US based fibre cabling specialist, Corning, joined the optical communications industry in celebrating the 50th anniversary of the company’s world-changing invention of low-loss optical fibre. The breakthrough material, each strand thinner than a human hair, made possible today’s ever-faster telecommunications networks that link neighborhoods, connect cities, and bridge continents.
“Our invention of low-loss optical fibre ushered in a communications revolution,” said Wendell P. Weeks, chairman and chief executive officer. “Fifty years ago, few could have imagined the impact of optical fibre on our world today, but that’s what we do at Corning – we create innovations that transform industries, enhance people’s lives, and continue to unleash significant new capabilities.”
Over the past 50 years, that groundbreaking invention has enabled the development of new technologies in data communications, video streaming, cloud computing, and more that enable the connected lifestyle the world is accustomed to today.

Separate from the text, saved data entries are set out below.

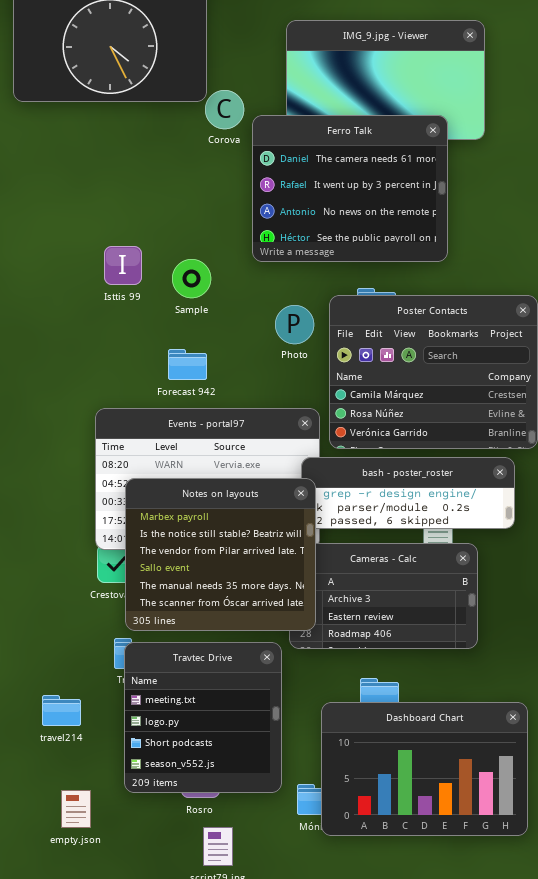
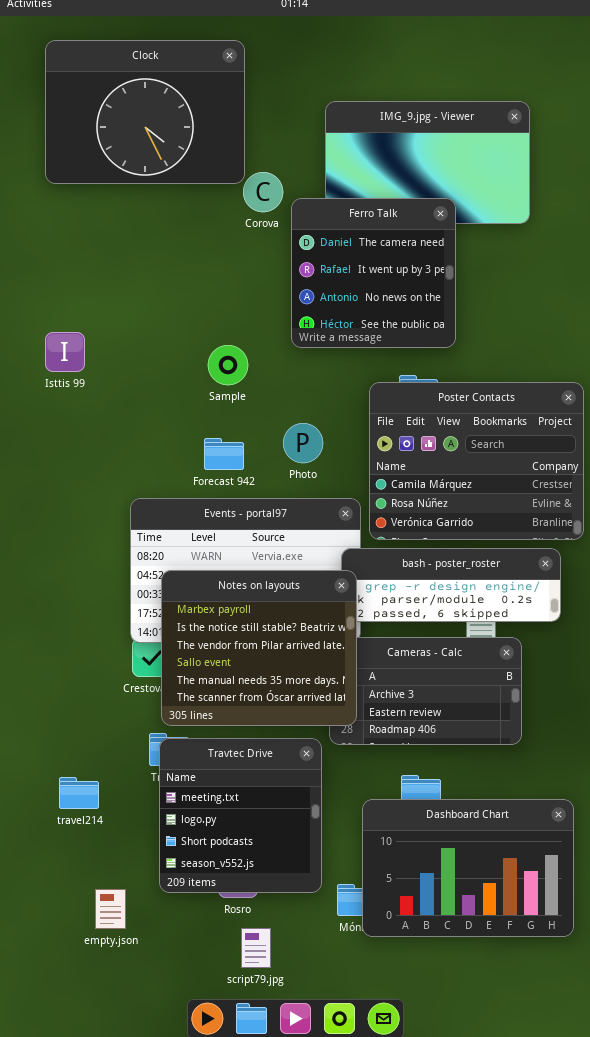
Ferro Talk: [252,115,448,262] -> [291,198,456,348], resized
Isttis 99: [104,246,142,285] -> [45,332,85,372], moved
Photo: [275,305,314,344] -> [283,423,323,463], moved
travel214: [42,695,81,726] -> [59,777,99,809], moved

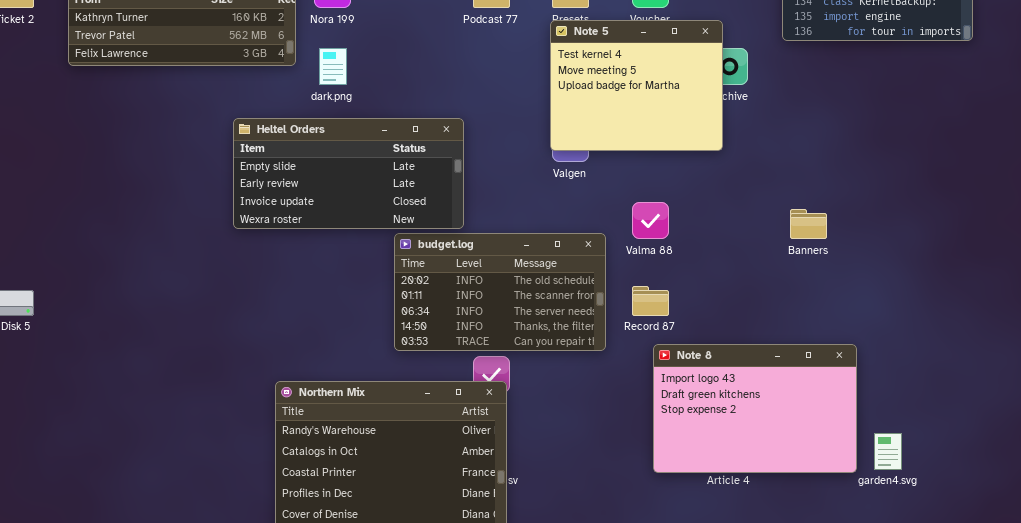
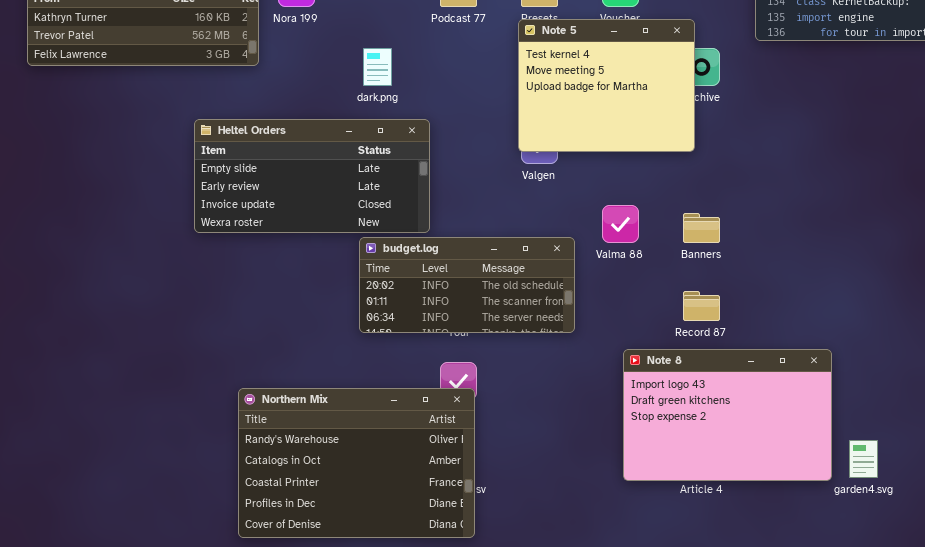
dark.png: [319,48,347,85] -> [363,48,392,86], moved
Banners: [790,209,827,239] -> [683,213,720,243], moved
budget.log: [394,233,606,351] -> [359,237,575,333], resized
Record 87: [632,286,669,316] -> [683,291,720,321], moved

Today, more than ever, people seek to be connected, whether it's with family members in another region, global customers, or massive audiences on social networks. So, to celebrate the birthday of the invention that enables us to FaceTime, text, and connect to the Web – all while on the go -- Corning is taking a moment to reflect on how fibre became a reality.
Corning scientists Drs. Robert Maurer, Donald Keck, and Peter Schultz were brought together more than 50 years ago to develop a highly pure optical glass that could effectively transmit light signals over long distances – a feat that had never been achieved.
In the mid-1960s, it became clear to researchers at the company and to the larger telecommunications industry that the existing copper wire infrastructure used to transfer data and voice would not have enough bandwidth for the projected traffic of the future.
During this time period, members of the British Post Office came to Corning seeking assistance in creating pure glass fibre optics. Their design required a single-mode fibre having a total attenuation – or signal loss -- of about 20 decibels per kilometer.
The very best bulk optical glasses of the day had attenuations of around 1,000 dB/km. This meant the scientists had to see an improvement in transparency of 1098 in order to reach the 20 dB/km goal.
The task seemed impossible, but their successful technological breakthrough forever changed the world.
"This invention started a communications revolution. Corning Optical Communications proudly continues that legacy today." said Michael Bell, senior vice president and general manager, Corning Optical Communications
Dr. Keck recalled the breakthrough, saying: "I knew something was very, very special and unique about this fibre… I hastily measured the results. It was a very short piece of fibre; we thought we got a very good measurement. I recorded in the databook: '17 dB/km, whoopee;' We've met our goal."
Since that moment on Aug. 7, 1970, Corning has delivered over a billion fibre kilometers and operates several optical fibre plants globally. And even more impressively, this single invention led to what is today Corning's largest business segment – Optical Communications – in which applications such as fibre to the home, indoor wireless technology, and hyperscale data centers are served. 5G accessibility, the cloud, and almost any connection people make today on electronic devices ties back to that moment of discovery.
As they toiled in their lab that summer in 1970, Drs. Maurer, Keck, and Schultz could not have imagined what their discovery would make possible 50 years later. In that same way, today's Optical Communications team that invents, manufactures, and sells Corning's industry-leading fibre, cable, and connectivity solutions can scarcely imagine what this landmark discovery will make possible in the next 50 years.